Weniger Zero Rating steht fest
Fest stehe jedenfalls, dass es überarbeitete Leitlinien geben werde, so Nieminen, der zugleich Co-Vorsitzender der Arbeitsgruppe zum Offenen Internet beim GEREK ist. In enger Kooperation mit der EU-Kommission sowie mit „Stakeholdern“ – also der Industrie und womöglich auch mit zivilgesellschaftlichen Gruppen – werde GEREK bis März 2022 einen ersten Entwurf der Leitlinien vorstellen und eine öffentliche Konsultation dazu starten. Erste Eingaben werden jetzt schon angenommen.
Recht sicher sei auch, dass es danach weniger Zero-Rating-Angebote in Europa geben werde, sagte Véronique Ney von der luxemburgischen Telekomaufsicht ILR. Diese sind in fast allen EU-Ländern auf dem Markt, alleine mittels Zero Rating bevorzugtes Musikstreaming gebe es in 22 EU-Ländern, Videostreaming in 21 Ländern. Die Branche wird’s nicht freuen, Verbraucher:innen auf lange Sicht schon: Schließlich winkt nicht nur ein offenes Internet, sondern auch ein höheres monatliches Datenvolumen.
„Tatsächlich hatten die weitreichenden Entscheidungen des EuGH viele überrascht, darunter etwa deutsche Verbraucherschützer:innen vom VZBV, die eines der Gerichtsverfahren angestrengt hatten. Der Rechtsstreit geht freilich noch weiter: Bindend sind für Telekom und Vodafone erst die Urteile heimischer Gerichte, die beim EuGH um die Vorabentscheidungen gebeten hatten.“
Wieso sind die Urteile vom EuGH nicht bindend für die Unternehmen? Nicht, dass man davon ausgehen müsste, dass deutsche Gerichte von EuGH Urteilen abweichen würden, aber im Zweifel gilt doch dann EU-Recht > Landesrecht (ansonsten Vertragsverletzungsverfahren)
Bei einem Vorabentscheidungsverfahren fragen nationale Gerichte beim EuGH nach, wenn sie sich nicht sicher sind bzw. sicherstellen wollen, dass ihr Urteil mit EU-Recht vereinbar ist, das ja EU-weit einheitlich angewandt werden soll.

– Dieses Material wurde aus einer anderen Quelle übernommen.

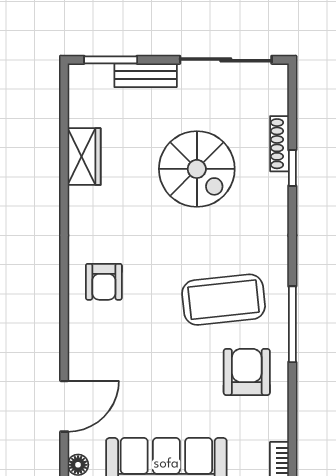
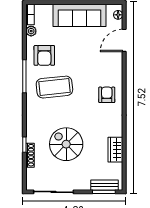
bench: (146, 75) -> (104, 185), moved
plant: (277, 428) -> (31, 31), added

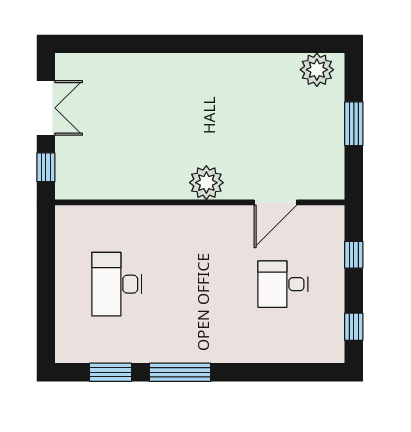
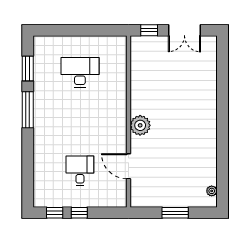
plant: (317, 70) -> (212, 191), width x0.53, depth x0.53
window: (354, 255) -> (79, 213), moved

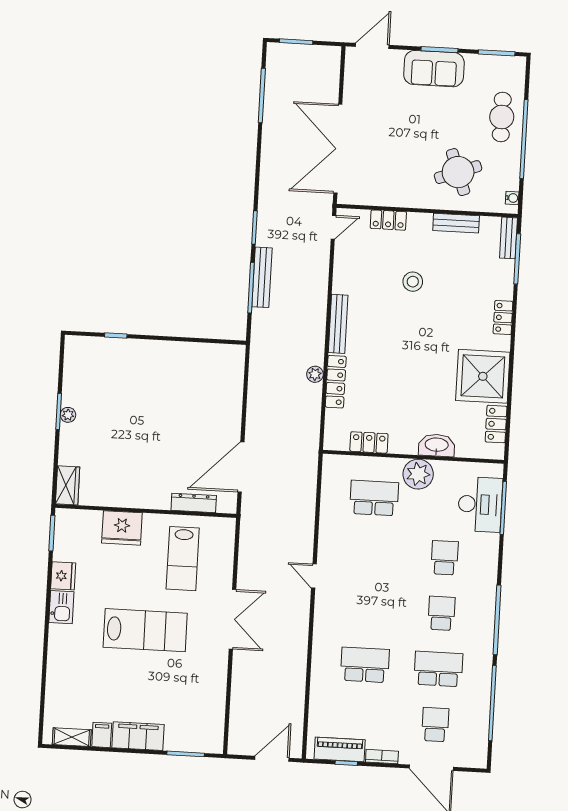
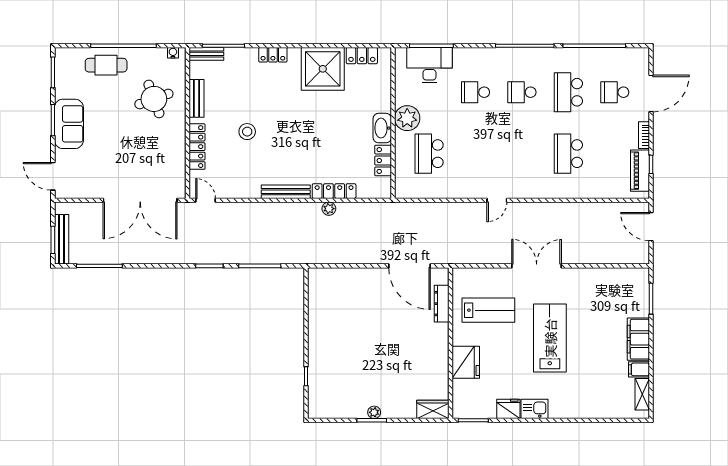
locker: (388, 220) -> (197, 147), width x1.53
bench: (262, 277) -> (62, 239), moved, turned 90
washbasin: (437, 445) -> (382, 128), moved

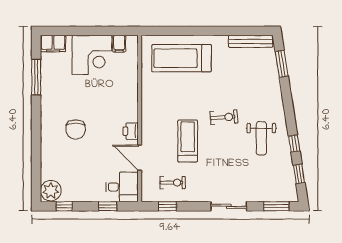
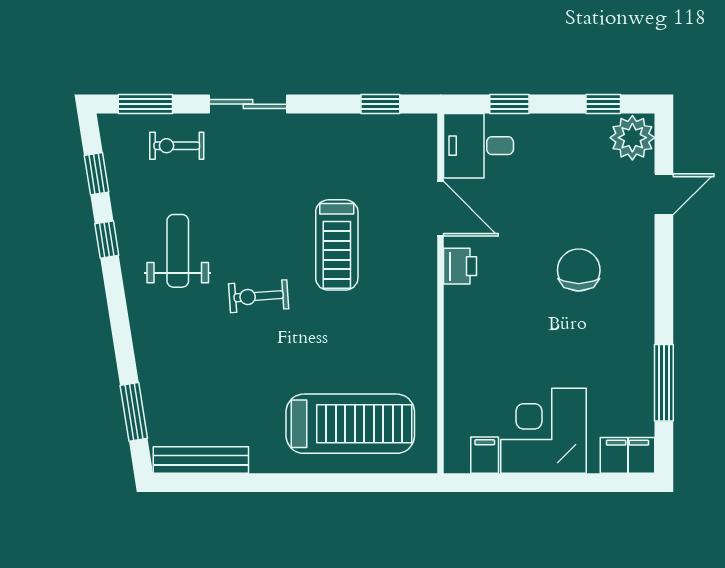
door: (36, 164) -> (664, 194), added
exercise bike: (173, 183) -> (177, 146), moved

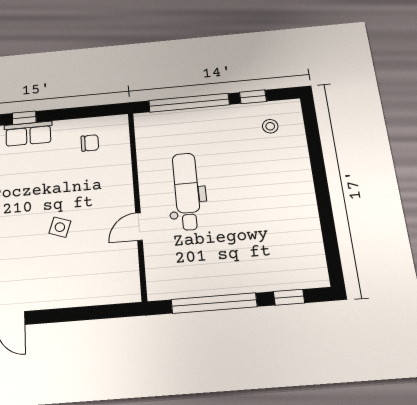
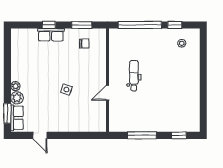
window: (83, 112) -> (82, 25), added
dental chair: (187, 191) -> (134, 76), width x0.73, depth x0.72
window: (214, 303) -> (142, 135), width x0.68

Die Vorabentscheidung des EuGH fließt dann entsprechend in das weitere Verfahren vor nationalen Gerichten ein. Mehr hier: https://www.bpb.de/nachschlagen/lexika/das-europalexikon/177355/vorabentscheidungsverfahren
Noch länger auf Fairness warten. Klasse. Über 3-4-5 Jahre zieht sich das jetzt schon. In der Zeit hätten die Telkos endlich auf Mbits umstellen können
Deutschland einziges Land mit überteuertem Unlimited Mobilfunk
Warum ist Zero Rating in anderen wenn dort ab 20€ Unlimited angeboten wird?
Leider nach wie vor ein echtes Trauerspiel. Seit Jahren zieht sich das jetzt und die Bundesnetzagentur selbst glaubt ja StreamON und VodafonePass seien netzneutral. Was haben die Gerichte und Behörden genau erwartet, wie das EU Gericht urteilt? Es ist im Gegenteil sehr schön zu sehen, wie eine Instanz, die vorher nicht von Lobbyvertretern bequatscht wird, ihr Verständnis eines freien Internets und Gerätefreiheit usw. vorträgt und so wie es das EU-Gericht schildert, ist es die einzig richtige Antwort.
Das die Umsetzung weitere Jahre dauern soll, kann nur ein schlechter Scherz auf Seiten Deutschland sein?
Wie lange mussten Kunden in Deutschland auf ein halbwegs ok‘es Verbraucherschutzgesetz warten? Noch heute gibt es viel Optimierungsbedarf beim Verbraucherschutz in Deutschland. Deutsche Telkos spekulieren viel zu häufig mit dem Unwissen und der Gutgläubigkeit der Kunden. Verbraucherschutz wird als „Kundenservice“ deklariert und der Netzausbau (der in anderen EU Ländern besser ist) als Argument für teure Preise. Nur in Deutschland möglich. Überteuerte Verträge mit wenig Leistung. Der Versuch bezahlbares Unlimited im Mobilfunk zu verhindern. Und obwohl das EU-Gericht wegweisende Entscheidungen getroffen hat, versucht man hierzulande alles an Altem festzuklammern.